After talking and listening to administrators, teachers and other employees, RSA proposed a completely integrated solution.

Part of the solution for Clovis was already in place. They already had a significant graphic arts department with a powerful production printing capacity. The strategic breakthrough hinged on a simple, powerful idea:

What if we could find a way to connect the power inherent in the production printing department to the teachers’ need for fast, reliable, high-quality documents at their schools? And reduce the time and effort spent making those 88 million copies per year.

By replacing outdated stand-alone copiers with multifunction printers (MFPs) at all 39 school sites, forming an integrated “hub and spokes” document management system for the entire district. By streamlined the scanning process from the school sites to their central print shop, the solution would eliminate teachers standing in line and dramatically reduce the cost per copy.

The scanning solution.

Clovis installed multifunction systems in all 39 of their schools. Now, instead of making their copies on small equipment pushed beyond capacity, teachers easily scan their jobs to the central print shop.

Our print shop, though it operates more hours, actually costs less to run and requires two fewer employees.

Bill McGuire

Associate Superintendent of Administrative Services

Users receive a confirmation page so they know they’ll get their printed job delivered back the next morning by 9:00. Today, their jobs run on high-speed printers designed to handle production-level print runs in the millions. So teachers can get back to more important aspects of their jobs—lesson plans, class instruction and student needs.

To streamline the process and leverage the functionality of the multifunction systems, Clovis incorporated solutions from two business partners, Rochester Software Associates Inc. (RSA) and Equitrac. RSA’s software enabled 

automation of the receipt, ticketing and batch printing of scanned jobs at the print shop. Equitrac introduced a solution to automate document accounting procedures across the enterprise, including network prints, walk-up copies and centralized print production.

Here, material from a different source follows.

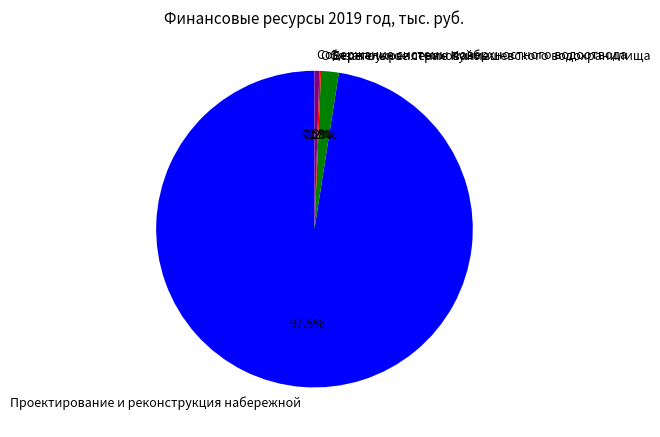

Is there a majority slice in this chart?

Yes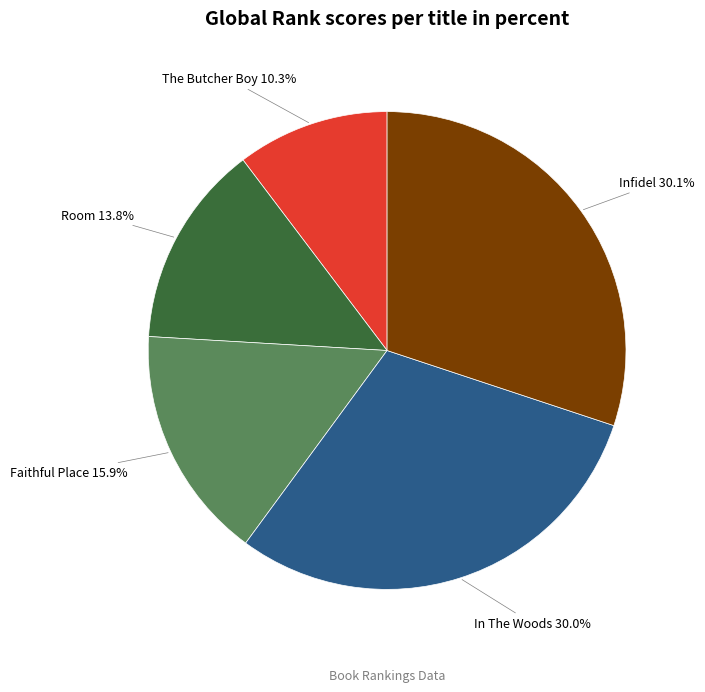

Approximately how many times larger is the value at Infidel compared to Room?

2.2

According to Cheryl Smith, graphic arts acting department manager, “This saves us up to five minutes per job and when you multiply that times 300 jobs a day you can see that this is saving us a lot of time and money. The new way is just a matter of releasing the jobs, and we are taken out of the accounting business and placed back into the printing business.”

The Results

By migrating the bulk of document production to their existing print shop, multifunction systems put the power of the print production shop in the hands of the teachers, saving class preparation time.

“We’ve been able to lower expenses as compared to what it would have cost with other vendors.” Says Bill McGuire. “Our print shop, though it operates more hours, actually costs less to run and requires two fewer employees.” And now that the multifunction systems at the school have the bandwidth to support print migration, the district will benefit from additional cost savings down the road.

More than a vendor relationship—a partnership.

“Together we’ve come out with an incredible solution that benefits our school district and will help other school districts save time, money and teacher resources. Working with them has been a joy,” according to Michael Johnston.

“The quality that was going to come out of the relationship was very exciting and I knew it was going to be pioneering work,” says Steve Weil, assistant superintendent for educational services. “It was fun.”

Saving time, reducing frustration, getting back to the basics.

Clovis has begun to reap the benefits. Lines at the copy machine are gone. No longer worried about sending out their jobs, teachers spend more time focusing on education instead of copying. The school district is saving money and controlling costs, and at the same time their major print production asset is fully leveraged.

Today, print production, school and administration sites are linked into an efficient integrated system. Now, the Clovis Unified School District truly is a unified district when it comes to copies and documents.